Returns: list[str] of cleaned mmCIF paths in the same order as pdb_paths.

CalibyModel.sample()

Parameter Type Default Description
pdb_paths list[str] required Paths to PDB/CIF files
out_dir str | None None Output directory (temp dir if None)
num_seqs_per_pdb int | None 1 Sequences per structure
batch_size int | None 4 Batch size
omit_aas list[str] | None None Amino acids to exclude
num_workers int | None 8 Data loading workers
temperature float | None 0.01 Final Potts sampling temperature
verbose bool | None True Print constraint info
pos_constraint_df DataFrame | None None Positional constraints
sampling_overrides dict | None None Advanced config overrides

Returns: dict with keys "example_id", "out_pdb", "seq", "U", "input_seq".

CalibyModel.ensemble_sample()

Same parameters as sample(), plus:

Parameter Type Default Description
pdb_to_conformers dict[str, list[str]] required Maps PDB name to conformer paths (first is primary)
use_primary_res_type bool True Use residue types from the primary conformer

CalibyModel.score()

Parameter Type Default Description
pdb_paths list[str] required Paths to PDB/CIF files
batch_size int | None 4 Batch size
num_workers int | None 8 Data loading workers
sampling_overrides dict | None None Advanced config overrides

Returns: dict with keys "example_id", "seq", "U", "U_i".

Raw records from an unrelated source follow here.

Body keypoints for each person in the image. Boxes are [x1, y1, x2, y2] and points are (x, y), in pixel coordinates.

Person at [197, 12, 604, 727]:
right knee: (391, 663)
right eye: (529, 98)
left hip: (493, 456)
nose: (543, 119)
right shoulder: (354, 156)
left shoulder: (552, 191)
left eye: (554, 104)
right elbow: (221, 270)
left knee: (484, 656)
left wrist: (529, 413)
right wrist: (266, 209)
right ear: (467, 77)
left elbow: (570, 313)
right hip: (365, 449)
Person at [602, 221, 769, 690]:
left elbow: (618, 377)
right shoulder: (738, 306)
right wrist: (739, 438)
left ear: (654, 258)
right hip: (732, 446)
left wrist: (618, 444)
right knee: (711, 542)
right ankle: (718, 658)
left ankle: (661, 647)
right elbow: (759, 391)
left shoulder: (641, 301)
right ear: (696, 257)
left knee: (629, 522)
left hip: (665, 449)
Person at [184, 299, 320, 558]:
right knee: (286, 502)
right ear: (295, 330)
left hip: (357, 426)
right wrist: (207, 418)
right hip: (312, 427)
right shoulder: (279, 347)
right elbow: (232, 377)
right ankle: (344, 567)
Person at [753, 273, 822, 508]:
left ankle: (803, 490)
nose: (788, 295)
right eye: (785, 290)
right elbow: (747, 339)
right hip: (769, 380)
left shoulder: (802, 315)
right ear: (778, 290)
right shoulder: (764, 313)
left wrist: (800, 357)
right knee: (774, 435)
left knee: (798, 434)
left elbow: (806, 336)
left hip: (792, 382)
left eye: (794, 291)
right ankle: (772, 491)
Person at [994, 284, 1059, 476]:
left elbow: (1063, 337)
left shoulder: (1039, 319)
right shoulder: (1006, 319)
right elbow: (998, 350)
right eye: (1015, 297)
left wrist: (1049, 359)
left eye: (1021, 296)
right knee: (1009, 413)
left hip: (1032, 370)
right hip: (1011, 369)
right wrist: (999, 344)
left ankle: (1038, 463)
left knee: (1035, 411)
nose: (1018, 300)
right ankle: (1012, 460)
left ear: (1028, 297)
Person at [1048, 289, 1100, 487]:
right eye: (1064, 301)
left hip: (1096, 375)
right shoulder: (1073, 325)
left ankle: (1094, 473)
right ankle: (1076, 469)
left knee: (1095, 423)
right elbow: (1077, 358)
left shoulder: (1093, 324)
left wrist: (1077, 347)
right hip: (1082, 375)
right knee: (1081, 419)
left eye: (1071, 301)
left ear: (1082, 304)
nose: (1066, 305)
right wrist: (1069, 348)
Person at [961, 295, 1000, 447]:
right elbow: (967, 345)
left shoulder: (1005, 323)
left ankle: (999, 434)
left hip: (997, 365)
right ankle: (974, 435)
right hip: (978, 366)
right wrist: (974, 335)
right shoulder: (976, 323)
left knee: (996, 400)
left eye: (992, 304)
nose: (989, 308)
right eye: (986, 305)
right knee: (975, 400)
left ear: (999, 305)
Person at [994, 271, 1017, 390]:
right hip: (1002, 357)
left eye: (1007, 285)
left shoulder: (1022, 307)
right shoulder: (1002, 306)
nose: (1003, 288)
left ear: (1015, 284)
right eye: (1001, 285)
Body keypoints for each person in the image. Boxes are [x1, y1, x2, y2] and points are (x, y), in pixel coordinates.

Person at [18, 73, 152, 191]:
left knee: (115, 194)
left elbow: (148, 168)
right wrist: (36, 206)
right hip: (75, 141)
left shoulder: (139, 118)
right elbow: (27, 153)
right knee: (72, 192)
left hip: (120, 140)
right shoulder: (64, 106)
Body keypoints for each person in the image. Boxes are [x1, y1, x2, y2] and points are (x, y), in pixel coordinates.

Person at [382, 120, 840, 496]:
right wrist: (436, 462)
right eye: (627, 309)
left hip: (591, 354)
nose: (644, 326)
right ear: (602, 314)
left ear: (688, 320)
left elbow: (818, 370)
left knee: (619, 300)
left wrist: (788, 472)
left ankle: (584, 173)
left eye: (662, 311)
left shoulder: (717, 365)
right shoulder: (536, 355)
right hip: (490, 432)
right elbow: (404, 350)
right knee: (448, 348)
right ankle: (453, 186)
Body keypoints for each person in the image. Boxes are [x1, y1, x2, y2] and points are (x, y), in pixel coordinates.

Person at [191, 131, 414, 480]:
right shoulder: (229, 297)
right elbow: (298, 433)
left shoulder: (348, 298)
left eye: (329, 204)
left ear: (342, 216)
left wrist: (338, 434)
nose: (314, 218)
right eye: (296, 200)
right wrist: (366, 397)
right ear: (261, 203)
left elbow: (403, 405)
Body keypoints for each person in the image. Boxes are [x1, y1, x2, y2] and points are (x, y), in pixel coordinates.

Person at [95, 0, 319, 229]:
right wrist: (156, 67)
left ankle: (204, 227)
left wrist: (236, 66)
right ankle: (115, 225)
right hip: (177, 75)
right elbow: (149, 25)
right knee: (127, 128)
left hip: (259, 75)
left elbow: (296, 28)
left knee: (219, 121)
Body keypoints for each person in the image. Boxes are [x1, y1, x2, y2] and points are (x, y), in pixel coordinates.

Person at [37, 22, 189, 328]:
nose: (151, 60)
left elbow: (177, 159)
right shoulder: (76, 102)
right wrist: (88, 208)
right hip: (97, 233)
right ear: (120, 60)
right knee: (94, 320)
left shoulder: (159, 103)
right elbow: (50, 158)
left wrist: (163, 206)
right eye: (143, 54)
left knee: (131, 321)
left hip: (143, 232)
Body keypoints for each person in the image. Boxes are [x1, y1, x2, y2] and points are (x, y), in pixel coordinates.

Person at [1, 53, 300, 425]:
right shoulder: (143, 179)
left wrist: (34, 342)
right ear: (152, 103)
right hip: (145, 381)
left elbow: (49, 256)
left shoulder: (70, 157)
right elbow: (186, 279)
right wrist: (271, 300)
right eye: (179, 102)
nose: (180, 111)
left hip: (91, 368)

CalibyModel.score_ensemble()

Parameter Type Default Description
pdb_to_conformers dict[str, list[str]] required Maps PDB name to conformer paths
num_workers int | None 8 Data loading workers
sampling_overrides dict | None None Advanced config overrides

Returns: dict with keys "example_id", "seq", "U", "U_i".

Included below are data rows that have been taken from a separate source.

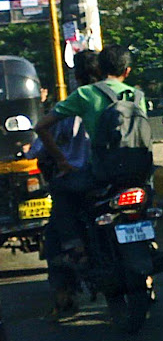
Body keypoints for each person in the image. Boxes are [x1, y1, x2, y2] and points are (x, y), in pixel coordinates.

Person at [34, 45, 147, 257]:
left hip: (101, 173)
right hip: (138, 173)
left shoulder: (85, 95)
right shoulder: (137, 96)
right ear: (127, 71)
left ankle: (75, 245)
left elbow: (41, 127)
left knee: (59, 189)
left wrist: (61, 162)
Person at [26, 50, 101, 319]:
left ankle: (65, 294)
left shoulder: (72, 104)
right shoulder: (122, 97)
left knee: (55, 235)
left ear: (75, 76)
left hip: (77, 181)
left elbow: (37, 145)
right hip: (111, 178)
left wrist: (60, 160)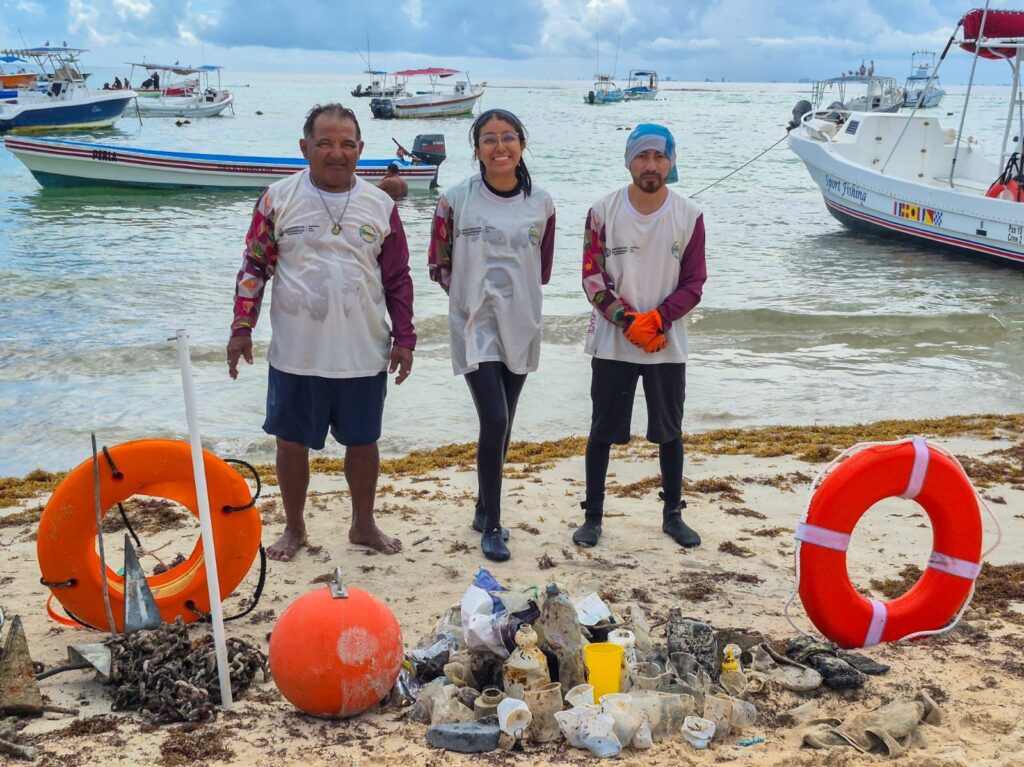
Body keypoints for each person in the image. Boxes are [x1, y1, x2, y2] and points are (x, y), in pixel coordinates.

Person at [227, 103, 415, 562]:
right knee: (291, 443)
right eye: (325, 143)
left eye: (347, 144)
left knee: (363, 442)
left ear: (360, 149)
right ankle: (294, 528)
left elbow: (397, 277)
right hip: (297, 353)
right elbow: (254, 266)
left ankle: (363, 524)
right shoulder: (277, 198)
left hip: (363, 350)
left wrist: (405, 337)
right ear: (305, 147)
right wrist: (242, 327)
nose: (336, 152)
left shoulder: (381, 206)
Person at [428, 108, 555, 562]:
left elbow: (542, 268)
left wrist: (512, 296)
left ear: (522, 144)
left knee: (507, 418)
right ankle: (494, 526)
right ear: (477, 148)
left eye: (508, 137)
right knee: (495, 419)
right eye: (489, 139)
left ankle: (483, 508)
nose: (500, 146)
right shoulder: (455, 199)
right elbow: (438, 262)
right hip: (474, 324)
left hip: (521, 321)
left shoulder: (542, 203)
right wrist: (471, 296)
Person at [573, 123, 707, 550]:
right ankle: (593, 517)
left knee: (670, 431)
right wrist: (627, 320)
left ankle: (673, 515)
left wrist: (659, 319)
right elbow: (592, 277)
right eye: (643, 157)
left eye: (659, 157)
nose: (651, 165)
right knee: (602, 430)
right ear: (629, 160)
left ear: (671, 162)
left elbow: (694, 283)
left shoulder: (689, 215)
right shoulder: (603, 211)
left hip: (666, 345)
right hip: (613, 342)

CalibyModel.sidechain_pack()

Parameter Type Default Description
pdb_paths list[str] required Paths to PDB/CIF files
out_dir str | None None Output directory (temp dir if None)
batch_size int | None 4 Batch size
num_workers int | None 8 Data loading workers
sampling_overrides dict | None None Advanced config overrides

Returns: dict with keys "example_id", "out_pdb".

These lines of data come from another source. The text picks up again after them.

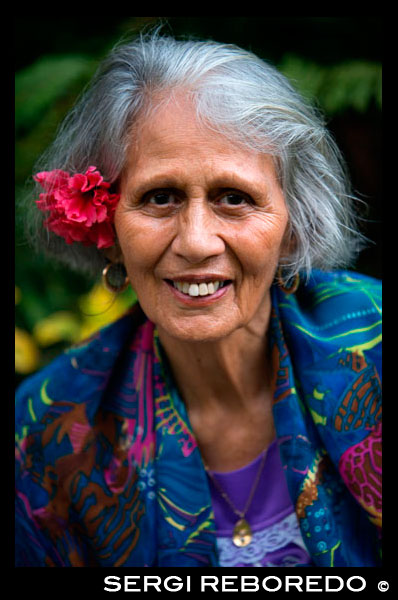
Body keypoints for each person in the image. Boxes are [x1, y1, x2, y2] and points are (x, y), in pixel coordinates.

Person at [15, 31, 381, 568]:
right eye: (159, 197)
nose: (195, 242)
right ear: (108, 227)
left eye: (235, 198)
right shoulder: (45, 431)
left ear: (293, 222)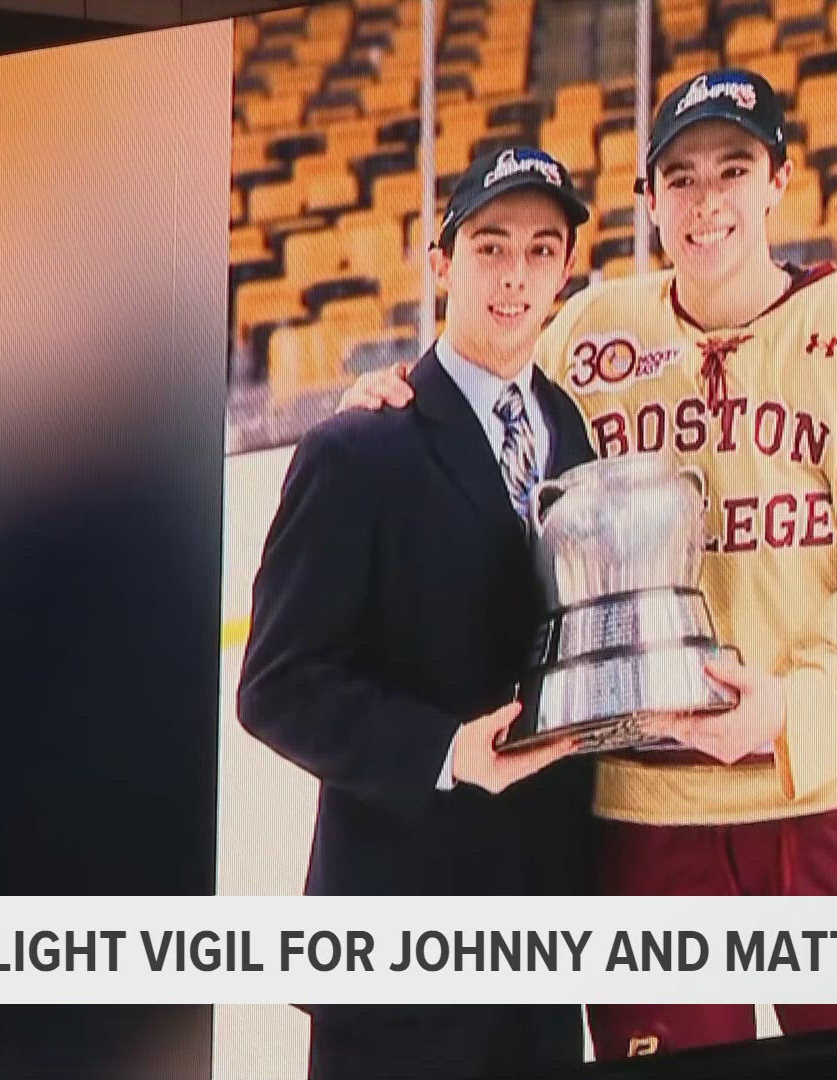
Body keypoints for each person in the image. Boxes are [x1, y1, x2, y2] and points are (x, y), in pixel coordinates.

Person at [340, 69, 837, 1058]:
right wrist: (395, 406)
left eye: (733, 169)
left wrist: (794, 709)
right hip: (649, 814)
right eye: (680, 176)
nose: (707, 200)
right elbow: (484, 416)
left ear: (778, 181)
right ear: (648, 200)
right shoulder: (594, 335)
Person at [238, 146, 598, 1079]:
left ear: (565, 270)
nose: (514, 276)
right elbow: (277, 687)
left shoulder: (570, 427)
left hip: (540, 943)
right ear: (441, 263)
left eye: (540, 250)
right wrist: (444, 753)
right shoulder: (357, 451)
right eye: (490, 247)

CalibyModel.self_consistency_eval()

Parameter Type Default Description
designed_pdbs list[str] required Paths to designed PDB/CIF files
out_dir str | None None Output directory (temp dir if None)
num_models int 5 Number of AF2 models to sample
sample_models bool True Randomly sample from the 5 AF2 models
num_recycles int 3 AF2 recycling iterations
use_multimer bool False Use AF2-Multimer

Returns: dict mapping example_id to {"sc_ca_rmsd", "avg_ca_plddt", "tmalign_score"}.

make_constraints(constraints) -> DataFrame

Build a positional constraint DataFrame from a dict.

make_constraints({"pdb_key": {"fixed_pos_seq": "A1-50", ...}})

make_ensemble_constraints(constraints, pdb_to_conformers) -> DataFrame

Build a constraint DataFrame expanded across ensemble conformers. Wraps make_constraints() and replicates each PDB's constraints for every conformer.

make_ensemble_constraints(
    {"7xhz": {"fixed_pos_seq": "A6-15"}},
    {"7xhz": ["7xhz.cif", "conf_0.pdb", "conf_1.pdb"]},
)

generate_ensembles()

Parameter Type Default Description
pdb_paths list[str] required Paths to input PDB/CIF files
out_dir str required Output directory
num_samples_per_pdb int 32 Conformers per structure
batch_size int 8 Batch size for Protpardelle
model_params_path str | None None Model weights directory
sampling_yaml_path str | None None Protpardelle config path
seed int 0 Random seed

Returns: dict mapping PDB stem to list of generated conformer file paths.